**EXCERPTED PASSAGE**
▬▬▬▬▬▬▬▬▬▬

Vietnamese insect protein startup Cricket One has closed a pre-Series A funding round led by Singapore-based family office Corecam Capital Partners. Existing investor Masik Enterprises, also from Singapore, participated in the fundraise alongside two unnamed angel investors.
Financial details of the round were not disclosed, though Cricket One co-founder and CEO Nam Dang told AFN that Corecam’s commitment was a seven-figure US dollar amount.
Based a few hours’ drive outside of Ho Chi Minh City, Cricket One is aiming to become a ‘full stack’ production powerhouse for insect-based protein. It breeds and raises house crickets — using tech to make its farm as efficient as possible — before processing the critters into a variety of protein-rich powders and oils for use as ingredients in the food manufacturing industry. It currently processes more than 100 million crickets each month.
“Unlike most of our competitors [we] have great control over the [whole] cricket supply chain,” Nam told AFN. “We have performed research on cricket physiology and are producing our own feed which is 100% plant-based.”

▬▬▬▬▬▬▬▬▬▬

**DATASET EXTRACT**
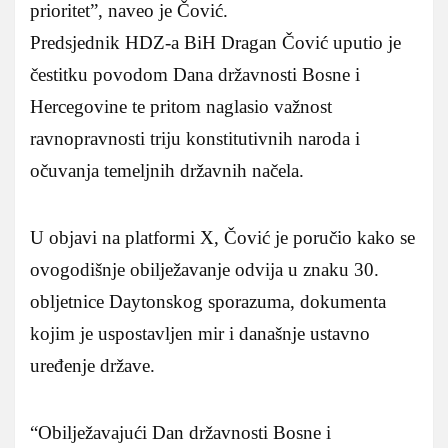
prioritet”, naveo je Čović.
Predsjednik HDZ-a BiH Dragan Čović uputio je
čestitku povodom Dana državnosti Bosne i
Hercegovine te pritom naglasio važnost
ravnopravnosti triju konstitutivnih naroda i
očuvanja temeljnih državnih načela.
U objavi na platformi X, Čović je poručio kako se
ovogodišnje obilježavanje odvija u znaku 30.
obljetnice Daytonskog sporazuma, dokumenta
kojim je uspostavljen mir i današnje ustavno
uređenje države.
“Obilježavajući Dan državnosti Bosne i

▬▬▬▬▬▬▬▬▬▬

**DESCRIPTION OF THE TASK**
Resume the article above about Cricket One's funding round, starting after its last sentence.

**EXERCISE OUTPUT**
Cricket One’s farming system has been developed in house and is “highly autonomous,” he added.
“We also collaborate with several institutions to develop new applications [for cricket protein.] The path forward is to normalize insect consumption by serving tasty and sustainable food derived from crickets.”
That is perhaps the main challenge facing insect protein startups worldwide. While insects have been a commonplace component of human diets in some parts of the word — including Cricket One’s home region of Southeast Asia — their consumption remains taboo across most of the globe.
House cricket à la mode
The Vietnamese company is hoping to make entomophagy “trendy “for urban dwellers in developed and fast-developing countries. To do that, it’s aiming to ride the wave of alt-protein popularity and tout cricket protein’s sustainability credentials – while also offering it in a more familiar, broadly palatable guise.
“Most people we interviewed said they would eat insects if they did not see them in their whole form,” said Nam in reference to market research the startup conducted to get a better grasp on consumer likes and dislikes when it comes to insect protein.
Cricket One is shipping its cricket powder to food producers in over 15 countries — including bakeries and snack makers in Europe, North America, and Asia Pacific — but further growth in these and new markets has proven a challenge.
“It’s a great product and is getting more popular, but the consumption frequency of cricket powder is less, as it’s [typically] used in energy bars, shakes, snacks, and similar products,” Nam explained.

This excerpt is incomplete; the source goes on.